United Nations Permanent Forum on Indigenous Issues
Comunidad Seque Jahuira, Asociación de Pueblos Indígena Originario Campesinos Qhana Pukara Kurmi, Cultural Survival
(April 2025)
Madam President, Indigenous sisters and brothers of the world present at this forum, please accept with much appreciation a fraternal greeting from the Indigenous Peoples of Bolivia.
My name is Pastor Carvajal. I am an Aymara Indigenous person and an Indigenous leader of my community called Seque Jawira in the department of La Paz, Bolivia. My territory, in the last 10 years, has been invaded by 23 mining companies dedicated to recovering minerals from mine tailings. Other large companies transport approximately more than 100 tons of minerals daily to my community. These companies use cyanide, mercury, arsenic, sulfuric acid, and other chemicals to recover the minerals. In 10 years, they have devastated my community, causing terrible damage to our territory and the environment. The contamination of water bodies, pastures, and productive lands has caused the death of our animals, causing us to go from being dairy farmers to being displaced. Human health has also been severely affected by the consumption of contaminated water.
Bolivian state institutions granted operating licenses, as well as environmental licenses, which were granted by the Ministry of the Environment without implementing the right to Free, Prior and Informed Consent as Indigenous Peoples.
Despite the multiple complaints filed with the appropriate authorities, they have not been answered to date. The authorities' inaction has generated a hostile situation with the miners, who threaten and defame us, and we have suffered physical attacks on more than four occasions.
The waste from the 23 mining companies is dumped into a river in our community that flows into Lake Titicaca. This situation should cause an international scandal because it is the largest high lake in the world, and lakes guarantee life on the planet. According to the culture of the Aymara Indigenous nation, they are the origin of our life.
I am here, carrying the feeling of powerlessness and at the same time the dignity of my brothers and sisters, to raise our voices and denounce a painful and contradictory reality: the United Nations Declaration on the Rights of Indigenous Peoples is not being effectively implemented in my country. Bolivia, despite being one of the first States to formally incorporate the Declaration into its Constitution, has seen its collective rights violated.
We denounce the violation of Article 3, which guarantees the right of Indigenous Peoples to self-determination, and Article 4, which recognizes our right to autonomy and self-government. Our territories are being invaded without our consent, in clear violation of Article 32, which establishes that States must obtain our Free, Prior and Informed Consent before approving projects that affect our lands and natural resources.
Likewise, Article 26 of the Declaration is being systematically ignored because our right to tenure, possession, use, and control of our traditionally occupied territories is not respected.

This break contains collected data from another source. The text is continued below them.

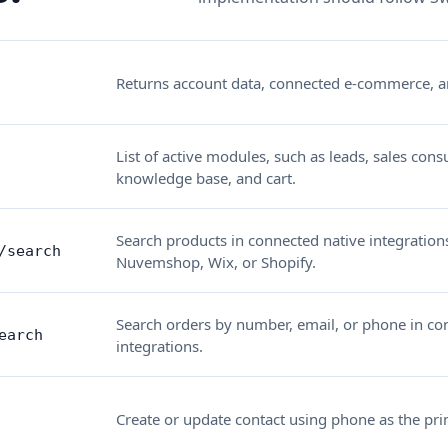
Returns account data, connected e-commerce, a
List of active modules, such as leads, sales consu
knowledge base, and cart.
Search products in connected native integration
/search
Nuvemshop, Wix, or Shopify.
Search orders by number, email, or phone in co
earch
integrations.
Create or update contact using phone as the pri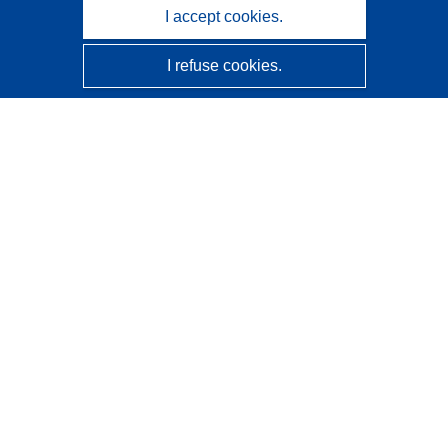
I accept cookies.
I refuse cookies.
CORDIS - EU research results
This website is managed by the
Publications Office of the
European Union
Accessibility
Semi-Automatic Project Classification - Explainability
Notice
Contact us
Contact our Help Desk
Frequently Asked Questions
(and their answers)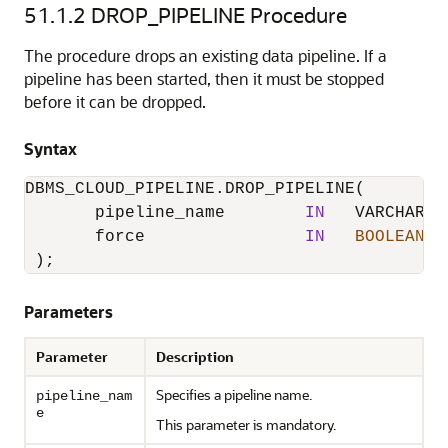
51.1.2
DROP_PIPELINE Procedure
The procedure drops an existing data pipeline. If a
pipeline has been started, then it must be stopped
before it can be dropped.
Syntax
DBMS_CLOUD_PIPELINE.DROP_PIPELINE
(

       pipeline_name        
IN
   VARCHAR2,

       force                
IN
BOOLEAN
D
 );
Parameters
Parameter
Description
Specifies a pipeline name.
pipeline_nam
e
This parameter is mandatory.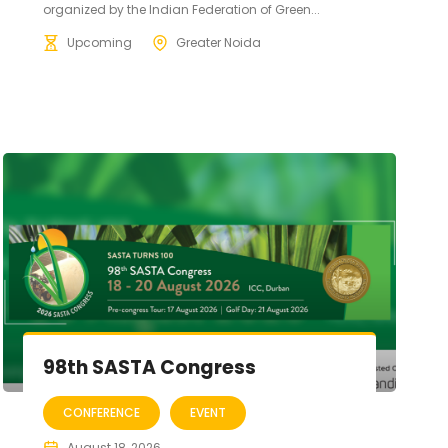
organized by the Indian Federation of Green...
Upcoming
Greater Noida
98th SASTA Congress
CONFERENCE
EVENT
August 18, 2026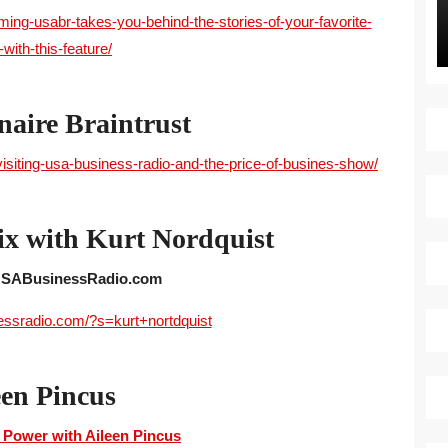
g-usabr-takes-you-behind-the-stories-of-your-favorite-
with-this-feature/
naire Braintrust
visiting-usa-business-radio-and-the-price-of-busines-show/
ix with Kurt Nordquist
 USABusinessRadio.com
essradio.com/?s=kurt+nortdquist
een Pincus
 Power with Aileen Pincus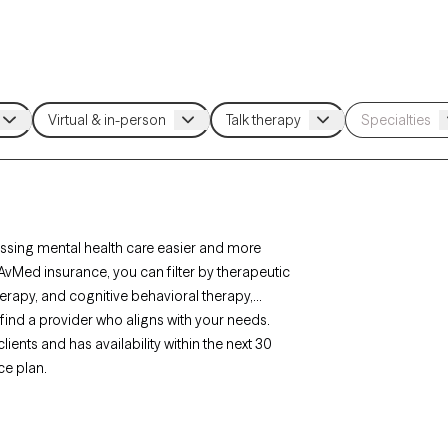
sing mental health care easier and more
 AvMed insurance, you can filter by therapeutic
rapy, and cognitive behavioral therapy,
find a provider who aligns with your needs.
ents and has availability within the next 30
ce plan.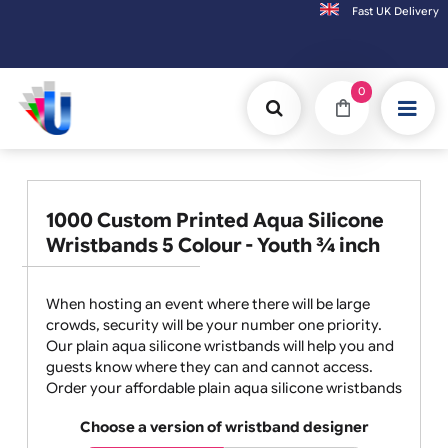
Fast UK D
Orders placed after 3:00pm (Mon-Fri) may
0
1000 Custom Printed Aqua Silicone
Wristbands 5 Colour - Youth ¾ inch
When hosting an event where there will be large
crowds, security will be your number one priority.
Our plain aqua silicone wristbands will help you and
guests know where they can and cannot access.
Order your affordable plain aqua silicone wristbands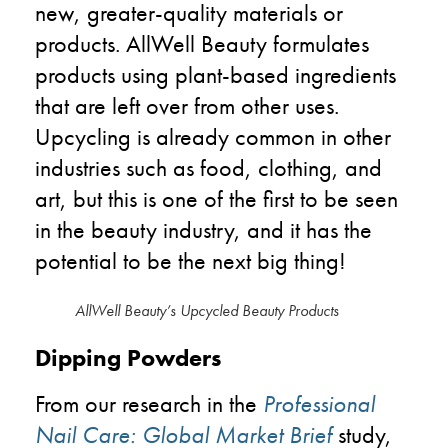
new, greater-quality materials or
products. AllWell Beauty formulates
products using plant-based ingredients
that are left over from other uses.
Upcycling is already common in other
industries such as food, clothing, and
art, but this is one of the first to be seen
in the beauty industry, and it has the
potential to be the next big thing!
AllWell Beauty’s Upcycled Beauty Products
Dipping Powders
From our research in the
Professional
Nail Care: Global Market Brief
study,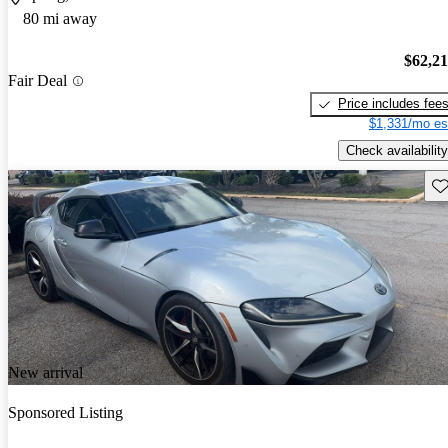
80 mi away
$62,2
Fair Deal
Price includes fee
$1,331/mo es
Check availability
Sav
New arrival
Sponsored Listing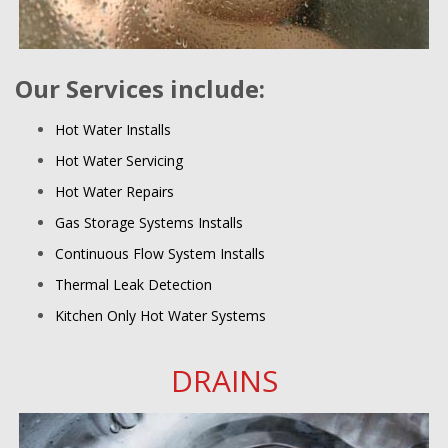
Our Services include:
Hot Water Installs
Hot Water Servicing
Hot Water Repairs
Gas Storage Systems Installs
Continuous Flow System Installs
Thermal Leak Detection
Kitchen Only Hot Water Systems
DRAINS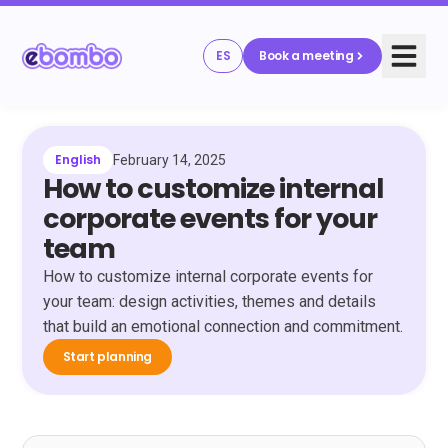
ES
Book a meeting
English
February 14, 2025
How to customize internal
corporate events for your
team
How to customize internal corporate events for
your team: design activities, themes and details
that build an emotional connection and commitment.
Start planning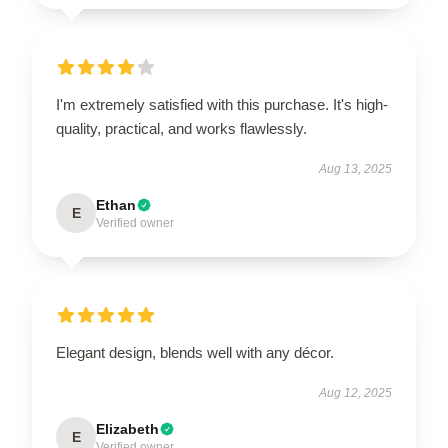
I'm extremely satisfied with this purchase. It's high-
quality, practical, and works flawlessly.
Aug 13, 2025
Ethan
E
Verified owner
Elegant design, blends well with any décor.
Aug 12, 2025
Elizabeth
E
Verified owner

Our territories, which are also territories of life and spirituality, have become territories of suffering. And when we speak out to defend them, we are criminalized, persecuted, or silenced, which constitutes a clear violation of Article 8, which prohibits any form of forced assimilation or destruction of our culture.
Therefore, we request the honorable members of the Permanent Forum:
- To urge the Plurinational State of Bolivia to fully and comprehensively comply with the articles of the Declaration that are already incorporated into the Political Constitution.
- That States be recommended to seek and implement development models that respect the human and territorial rights of Indigenous peoples, rather than destroying them in the name of development, and that Article 20 not be violated.
- That the Bolivian state be recommended to respect and fully comply with Articles 19 and 32, which establish that States must obtain our Free, Prior and Informed Consent in accordance with international standards.
- We respectfully ask the Permanent Forum to seek mechanisms to implement and constantly monitor its recommendations to Bolivia.
- Indigenous Peoples do not want speeches, we want justice, we want to exist forever.
Long live the Indigenous Peoples of the world!